Monday, April 19, 2004

There are two lovely essays in Bruce Schneier's latest Crypto-Gram, one on national identity cards and the second on the economic incentives to rig electronic voting machines. On national ID cards:

"But my primary objection isn't the totalitarian potential of national
IDs, nor the likelihood that they'll create a whole immense new class
of social and economic dislocations. Nor is it the opportunities they
will create for colossal boondoggles by government contractors. My
objection to the national ID card, at least for the purposes of this
essay, is much simpler.

It won't work. It won't make us more secure.
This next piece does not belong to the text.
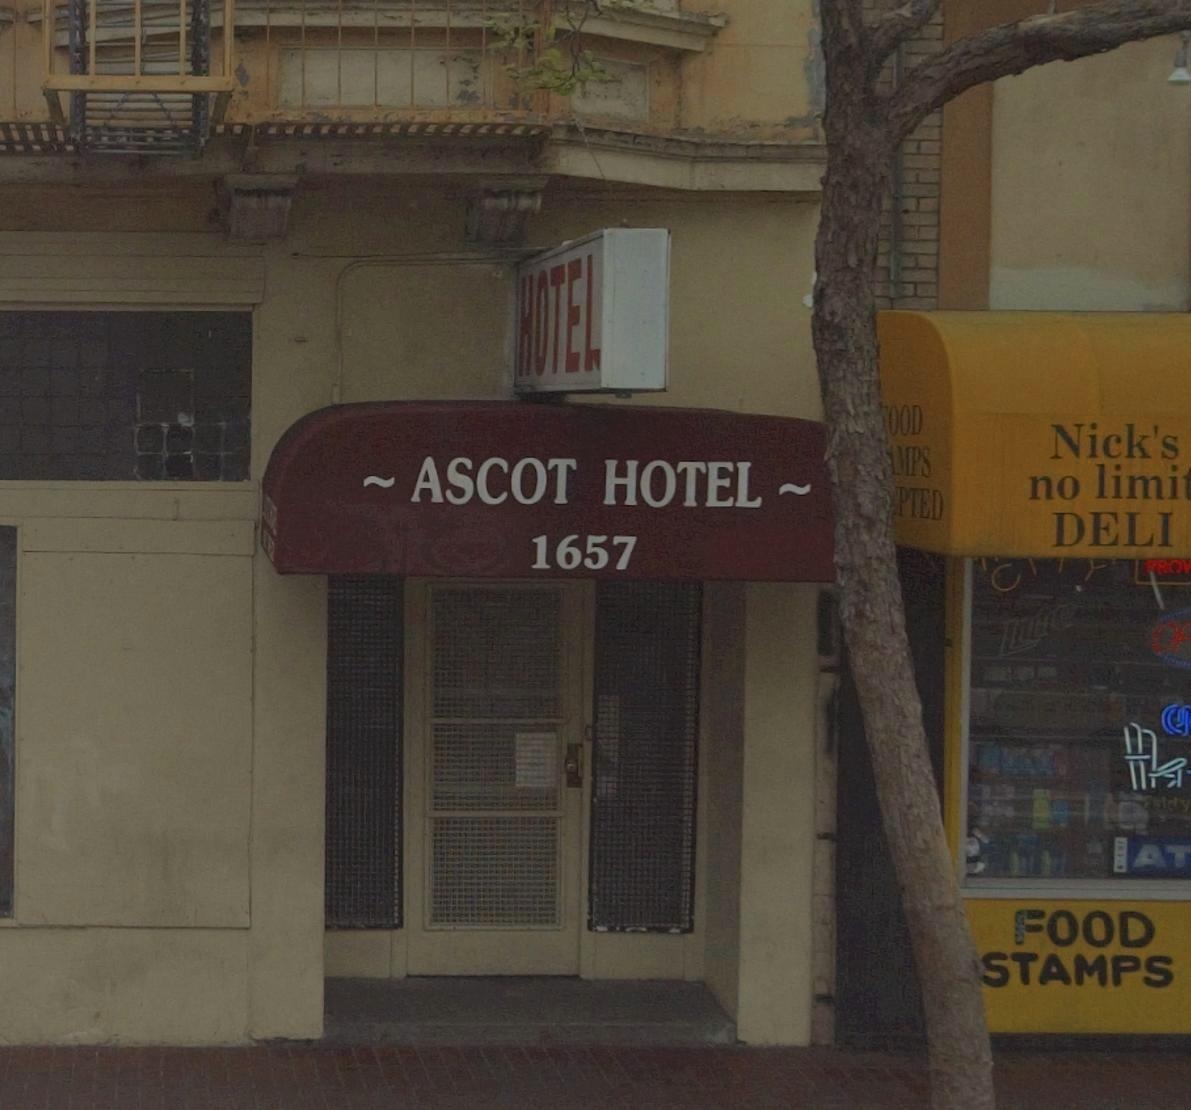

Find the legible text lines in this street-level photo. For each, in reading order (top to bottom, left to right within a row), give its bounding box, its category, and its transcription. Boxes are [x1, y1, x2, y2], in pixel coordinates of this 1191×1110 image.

In fact, everything I've learned about security over the last 20 years
tells me that once it is put in place, a national ID card program will
actually make us less secure.

My argument may not be obvious, but it's not hard to follow,
either. It centers around the notion that security must be evaluated
not based on how it works, but on how it fails.

It doesn't really matter how well an ID card works when used by the
hundreds of millions of honest people that would carry it. What
matters is how the system might fail when used by someone intent on
subverting that system: how it fails naturally, how it can be made to
fail, and how failures might be exploited.

The first problem is the card itself. No matter how unforgeable we
make it, it will be forged. And even worse, people will get legitimate
cards in fraudulent names...

... the main problem with any ID system is that it requires the
existence of a database. In this case it would have to be an immense
database of private and sensitive information on every American -- one
widely and instantaneously accessible from airline check-in stations,
police cars, schools, and so on.

The security risks are enormous. Such a database would be a kludge of
existing databases; databases that are incompatible, full of erroneous
data, and unreliable. As computer scientists, we do not know how to
keep a database of this magnitude secure, whether from outside hackers
or the thousands of insiders authorized to access it.

And when the inevitable worms, viruses, or random failures happen and
the database goes down, what then? Is America supposed to shut down
until it's restored?

Proponents of national ID cards want us to assume all these problems,
and the tens of billions of dollars such a system would cost -- for
what? For the promise of being able to identify someone?"